Minimization of Expected Value

288 Views Asked by At

I'd like to know how I can minimize, with respect to $\hat{y}(x)$, $$ \DeclareMathOperator{\Tr}{Tr} \mathbb{E}_{p(x,y)}[(\hat{y}(x)-y)^2 + (\hat{y}(x)-y)\Tr(\nabla^2_x\hat{y}(x)) + ||\nabla_x\hat{y}(x)||^2_2], $$ where $x$ is a vector and $y, \hat{y}(x)$ scalars.

I googled for functional derivatives and I read a little about the Calculus of Variations. I now know how to minimize functionals of the form $$ \theta(y(t)) = \int_0^T F(t,y(t),y'(t))dt $$ by using the Euler equation $$ F_y - \frac{d F_{y'}}{dt} = 0 $$ The problem is that the expression above has a completely different form: $$ \int_Y\left[\int_X F(\hat{y}(x),\nabla_x\hat y(x),\nabla_x^2\hat y(x))dx\right] dy $$ We have a gradient, a Hessian and $x$ is a vector!

Is there a general method to minimize functionals like this?

Note: I found this problem in a book about Deep Learning (see page 216 of this).

1

There are 1 best solutions below

0
On BEST ANSWER

We can minimize the functional by computing the Gâteaux derivative (a generalization of the directional derivative) and equate it to zero.

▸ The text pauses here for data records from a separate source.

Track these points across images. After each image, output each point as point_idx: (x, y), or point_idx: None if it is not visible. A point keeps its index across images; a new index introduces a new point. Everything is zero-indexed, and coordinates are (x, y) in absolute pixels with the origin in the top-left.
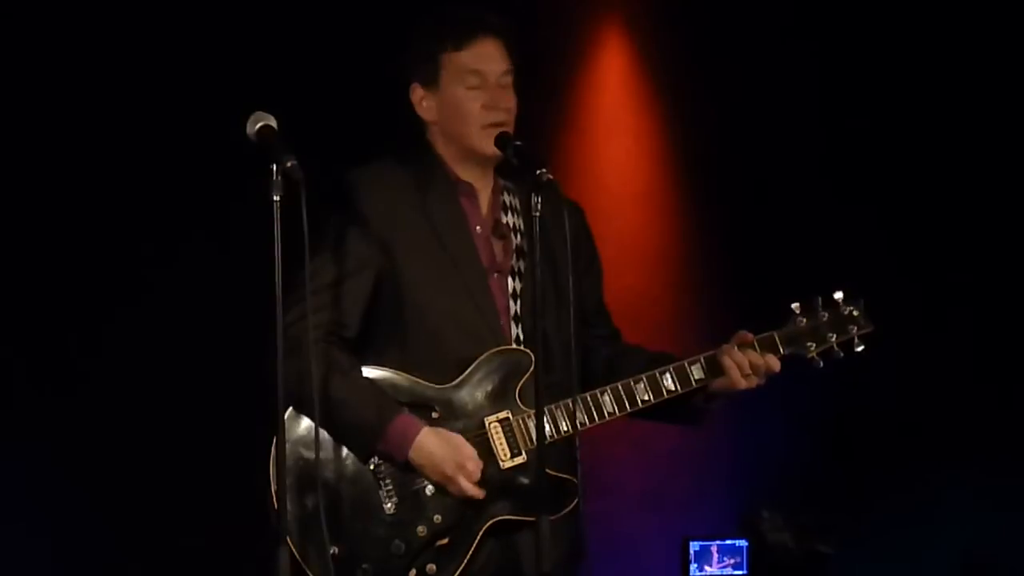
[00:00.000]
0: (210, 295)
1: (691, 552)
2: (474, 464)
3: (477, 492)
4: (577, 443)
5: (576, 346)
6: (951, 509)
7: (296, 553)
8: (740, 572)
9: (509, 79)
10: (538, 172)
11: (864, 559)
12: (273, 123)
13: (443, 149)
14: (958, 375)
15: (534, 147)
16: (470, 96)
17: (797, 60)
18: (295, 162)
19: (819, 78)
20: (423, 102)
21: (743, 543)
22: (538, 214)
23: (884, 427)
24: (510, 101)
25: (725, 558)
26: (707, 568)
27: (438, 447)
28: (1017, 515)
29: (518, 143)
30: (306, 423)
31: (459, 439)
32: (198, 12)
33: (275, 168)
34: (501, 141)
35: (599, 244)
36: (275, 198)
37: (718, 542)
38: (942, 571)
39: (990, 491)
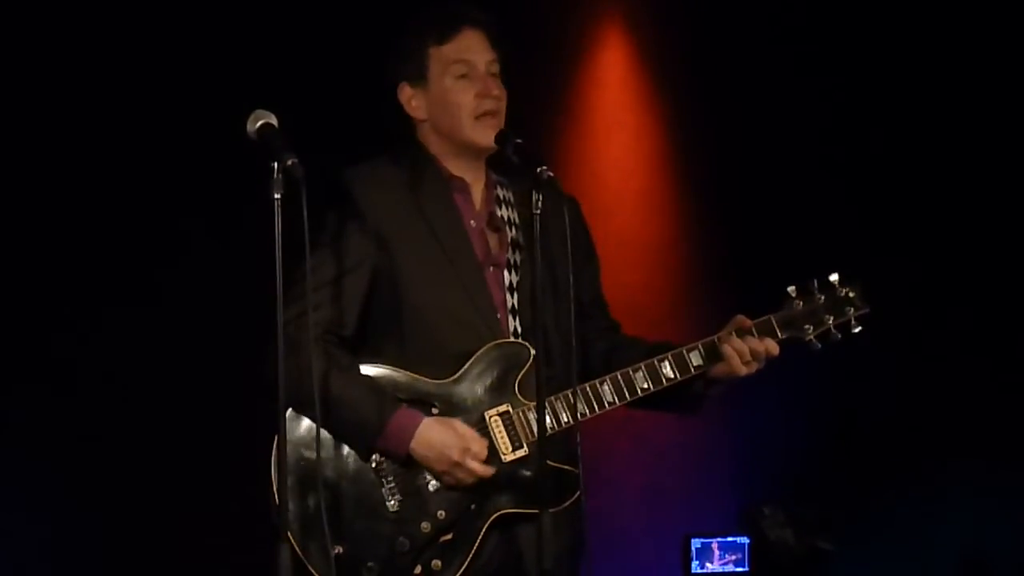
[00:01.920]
0: (209, 294)
1: (692, 549)
2: (479, 444)
3: (487, 470)
4: (579, 437)
5: (575, 339)
6: (953, 506)
7: (299, 553)
8: (741, 569)
9: (496, 68)
10: (539, 169)
11: (865, 556)
12: (274, 121)
13: (435, 146)
14: (960, 371)
15: (534, 144)
16: (460, 87)
17: (796, 57)
18: (296, 160)
19: (818, 74)
20: (412, 101)
21: (744, 540)
22: (539, 212)
23: (886, 424)
24: (499, 90)
25: (726, 555)
26: (708, 565)
27: (440, 435)
28: (1019, 512)
29: (518, 140)
30: (306, 423)
31: (458, 423)
32: (199, 11)
33: (276, 166)
34: (501, 138)
35: (599, 241)
36: (276, 196)
37: (719, 539)
38: (944, 568)
39: (992, 488)
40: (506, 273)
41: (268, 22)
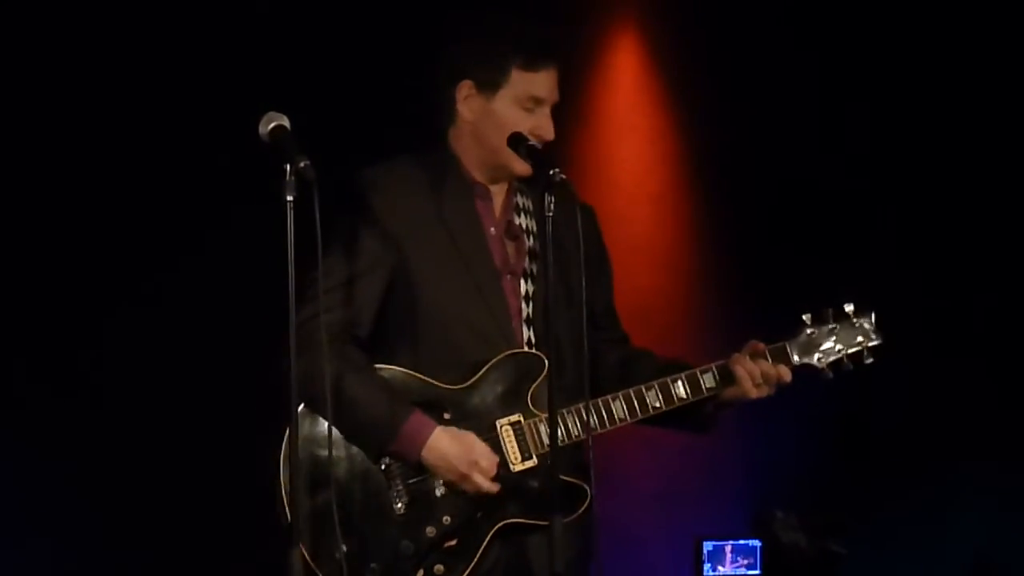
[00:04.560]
0: (221, 296)
1: (704, 552)
2: (488, 461)
3: (492, 487)
4: (592, 449)
5: (587, 349)
6: (963, 509)
7: (305, 552)
8: (753, 572)
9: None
10: (551, 172)
11: (877, 559)
12: (286, 123)
13: (468, 149)
14: (969, 375)
15: (546, 147)
16: (521, 116)
17: (810, 61)
18: (308, 162)
19: (833, 79)
20: (468, 99)
21: (756, 543)
22: (551, 214)
23: (897, 427)
24: (552, 133)
25: (738, 558)
26: (720, 568)
27: (451, 446)
28: None
29: (530, 143)
30: (318, 421)
31: (471, 437)
32: (211, 13)
33: (288, 168)
34: (513, 140)
35: (612, 245)
36: (289, 198)
37: (731, 542)
38: (954, 570)
39: (1003, 491)
40: (522, 282)
41: (280, 24)
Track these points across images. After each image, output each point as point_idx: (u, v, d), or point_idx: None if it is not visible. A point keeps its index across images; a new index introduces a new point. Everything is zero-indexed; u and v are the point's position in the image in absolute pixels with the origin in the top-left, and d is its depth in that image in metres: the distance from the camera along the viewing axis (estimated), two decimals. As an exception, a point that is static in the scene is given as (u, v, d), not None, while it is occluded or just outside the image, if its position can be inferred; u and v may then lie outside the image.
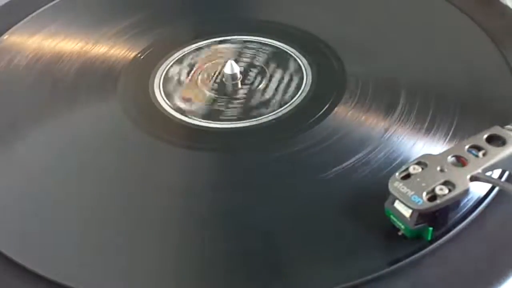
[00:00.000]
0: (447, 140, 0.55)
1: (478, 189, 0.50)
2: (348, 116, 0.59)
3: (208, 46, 0.70)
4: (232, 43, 0.70)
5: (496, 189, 0.50)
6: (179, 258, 0.49)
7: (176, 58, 0.68)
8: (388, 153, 0.54)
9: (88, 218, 0.52)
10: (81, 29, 0.74)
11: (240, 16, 0.76)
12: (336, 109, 0.60)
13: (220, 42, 0.70)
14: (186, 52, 0.69)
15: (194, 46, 0.70)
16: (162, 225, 0.51)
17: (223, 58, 0.67)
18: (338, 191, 0.52)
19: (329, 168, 0.54)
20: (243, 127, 0.59)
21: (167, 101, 0.62)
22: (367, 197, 0.50)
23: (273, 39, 0.70)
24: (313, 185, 0.53)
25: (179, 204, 0.53)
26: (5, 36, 0.73)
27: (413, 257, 0.46)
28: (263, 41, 0.70)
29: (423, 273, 0.46)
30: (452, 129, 0.56)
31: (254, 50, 0.69)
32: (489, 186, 0.50)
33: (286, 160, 0.55)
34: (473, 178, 0.45)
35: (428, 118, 0.58)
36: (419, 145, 0.56)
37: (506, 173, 0.51)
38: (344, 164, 0.54)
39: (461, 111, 0.58)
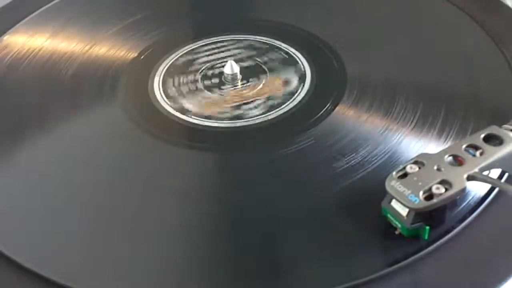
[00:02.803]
0: (446, 139, 0.55)
1: (478, 190, 0.50)
2: (348, 116, 0.59)
3: (207, 45, 0.70)
4: (232, 42, 0.70)
5: (496, 189, 0.50)
6: (179, 257, 0.49)
7: (176, 58, 0.68)
8: (387, 152, 0.54)
9: (88, 218, 0.52)
10: (81, 29, 0.74)
11: (239, 16, 0.76)
12: (336, 109, 0.60)
13: (220, 41, 0.70)
14: (186, 52, 0.69)
15: (193, 46, 0.70)
16: (162, 225, 0.51)
17: (223, 57, 0.67)
18: (337, 191, 0.52)
19: (329, 168, 0.54)
20: (243, 126, 0.59)
21: (167, 100, 0.62)
22: (367, 196, 0.50)
23: (273, 39, 0.70)
24: (312, 185, 0.53)
25: (179, 204, 0.53)
26: (5, 36, 0.74)
27: (413, 257, 0.46)
28: (263, 41, 0.70)
29: (423, 273, 0.45)
30: (452, 128, 0.56)
31: (254, 50, 0.69)
32: (489, 186, 0.50)
33: (286, 160, 0.55)
34: (470, 178, 0.45)
35: (427, 118, 0.58)
36: (419, 145, 0.56)
37: (506, 174, 0.51)
38: (344, 164, 0.54)
39: (461, 111, 0.58)
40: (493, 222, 0.49)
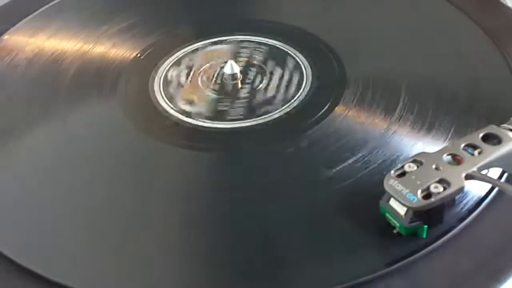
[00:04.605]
0: (446, 139, 0.55)
1: (478, 189, 0.50)
2: (347, 116, 0.59)
3: (208, 46, 0.70)
4: (232, 43, 0.70)
5: (496, 189, 0.50)
6: (179, 258, 0.49)
7: (176, 58, 0.68)
8: (386, 152, 0.54)
9: (88, 218, 0.52)
10: (81, 29, 0.74)
11: (240, 16, 0.76)
12: (335, 109, 0.60)
13: (220, 42, 0.70)
14: (186, 52, 0.69)
15: (194, 46, 0.70)
16: (162, 225, 0.51)
17: (223, 58, 0.67)
18: (337, 191, 0.52)
19: (329, 168, 0.54)
20: (243, 127, 0.59)
21: (167, 101, 0.62)
22: (365, 196, 0.50)
23: (273, 39, 0.70)
24: (313, 185, 0.53)
25: (179, 204, 0.53)
26: (5, 36, 0.74)
27: (412, 257, 0.46)
28: (263, 41, 0.70)
29: (422, 272, 0.45)
30: (452, 128, 0.56)
31: (253, 50, 0.69)
32: (489, 186, 0.50)
33: (286, 160, 0.56)
34: (468, 177, 0.45)
35: (427, 118, 0.58)
36: (419, 145, 0.56)
37: (506, 173, 0.51)
38: (343, 164, 0.54)
39: (461, 110, 0.58)
40: (493, 222, 0.49)
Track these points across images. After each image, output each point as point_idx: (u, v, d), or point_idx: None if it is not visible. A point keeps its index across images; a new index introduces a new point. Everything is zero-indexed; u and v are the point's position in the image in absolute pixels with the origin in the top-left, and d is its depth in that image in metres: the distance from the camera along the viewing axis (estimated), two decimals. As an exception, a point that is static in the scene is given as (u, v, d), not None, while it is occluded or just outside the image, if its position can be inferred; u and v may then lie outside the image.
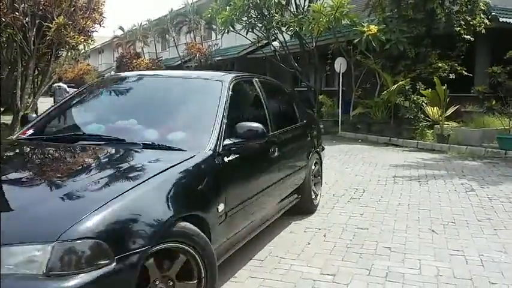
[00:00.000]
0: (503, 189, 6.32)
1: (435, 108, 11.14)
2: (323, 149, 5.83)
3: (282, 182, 4.20)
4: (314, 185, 5.25)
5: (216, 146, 3.00)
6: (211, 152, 2.96)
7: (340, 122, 13.67)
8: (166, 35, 31.58)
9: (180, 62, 27.82)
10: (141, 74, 4.50)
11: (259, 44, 18.26)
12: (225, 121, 3.19)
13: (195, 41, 27.76)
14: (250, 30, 16.11)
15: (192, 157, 2.84)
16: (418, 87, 11.51)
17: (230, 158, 3.12)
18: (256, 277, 3.38)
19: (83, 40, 10.40)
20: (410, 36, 12.20)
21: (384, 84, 12.88)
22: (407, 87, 11.58)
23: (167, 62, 32.38)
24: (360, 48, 12.75)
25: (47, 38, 8.74)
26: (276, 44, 17.02)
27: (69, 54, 10.67)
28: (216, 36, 23.17)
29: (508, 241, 4.20)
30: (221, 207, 2.91)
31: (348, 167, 8.16)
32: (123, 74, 4.70)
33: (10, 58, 9.26)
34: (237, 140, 3.15)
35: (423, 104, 11.35)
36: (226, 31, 16.26)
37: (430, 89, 11.35)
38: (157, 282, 2.31)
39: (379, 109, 12.87)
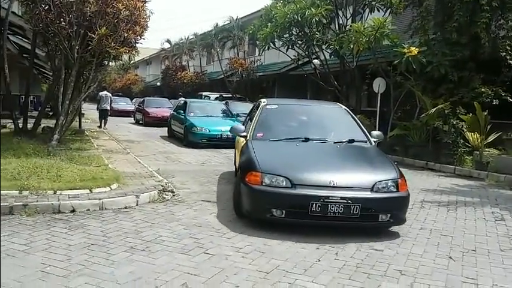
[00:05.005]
0: (537, 221, 5.99)
1: (475, 134, 10.75)
2: None
3: None
4: None
5: None
6: None
7: (377, 144, 13.34)
8: (212, 49, 32.25)
9: (222, 76, 28.32)
10: None
11: (300, 62, 18.33)
12: None
13: (238, 56, 28.20)
14: (290, 47, 16.24)
15: None
16: (458, 111, 11.14)
17: None
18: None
19: (127, 51, 10.79)
20: (453, 60, 11.81)
21: (423, 107, 12.56)
22: (446, 111, 11.24)
23: (211, 75, 32.98)
24: (399, 69, 12.54)
25: (89, 48, 9.17)
26: (316, 62, 17.03)
27: (113, 64, 11.05)
28: (259, 52, 23.41)
29: (529, 274, 3.99)
30: None
31: (376, 188, 7.96)
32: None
33: (58, 66, 9.79)
34: None
35: (463, 129, 10.96)
36: (266, 47, 16.47)
37: (470, 114, 10.97)
38: None
39: (417, 132, 12.51)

It's important to note that the derivative must be zero for every choice of $h(x)$. $$ \DeclareMathOperator{\Tr}{Tr} \theta(\hat y) = \mathbb{E}_{p(x,y)}[(\hat y - y)^2+\nu(\hat y-y)\Tr(\nabla_x^2\hat y) + \nu||\nabla_x\hat y||^2] $$ $$ d_h\theta(\hat y) = \left.\frac{d}{d\alpha}\theta(\hat y + \alpha h)\right|_{\alpha=0} = $$ $$ \left.\frac{d}{d\alpha}\mathbb{E}[(\hat y+\alpha h-y)^2 + \nu(\hat y + \alpha h-y)\Tr(\nabla_x^2\hat y + \alpha\nabla_x^2 h) + \nu||\nabla_x\hat y + \alpha\nabla_x h||^2]\right|_{\alpha=0} = $$ $$ \left.\mathbb{E}\left[2(\hat y+\alpha h-y)h + \nu\frac{d}{d\alpha}(...)\right]\right|_{\alpha=0} = \mathbb{E}[2(\hat y-y)h + O(\nu)] = 0 \iff $$ $$ \mathbb{E}[(\hat y - y)h + O(\nu)] = 0 $$ Let's rewrite the expectation more explicitly: $$ \int_X\int_Y p(x,y)((\hat y(x)-y)h(x) + O(\nu))dy dx = $$ $$ \int_X h(x)\left[\int_Y p(x,y)((\hat y(x)-y) + O(\nu))dy\right]dx = 0 \iff $$ $$ \int_Y p(x,y)((\hat y(x)-y) + O(\nu))dy = 0 $$ $$ p(x)(\hat y(x) + O(\nu))\int_Y p(y|x)dy = p(x)\int_Y p(y|x)y dy $$ $$ \hat y(x) + O(\nu) = \mathbb{E}_{p(y|x)}[y] $$ $$ \hat y(x) = \mathbb{E}_{p(y|x)}[y] + O(\nu) $$ which is the result in the book.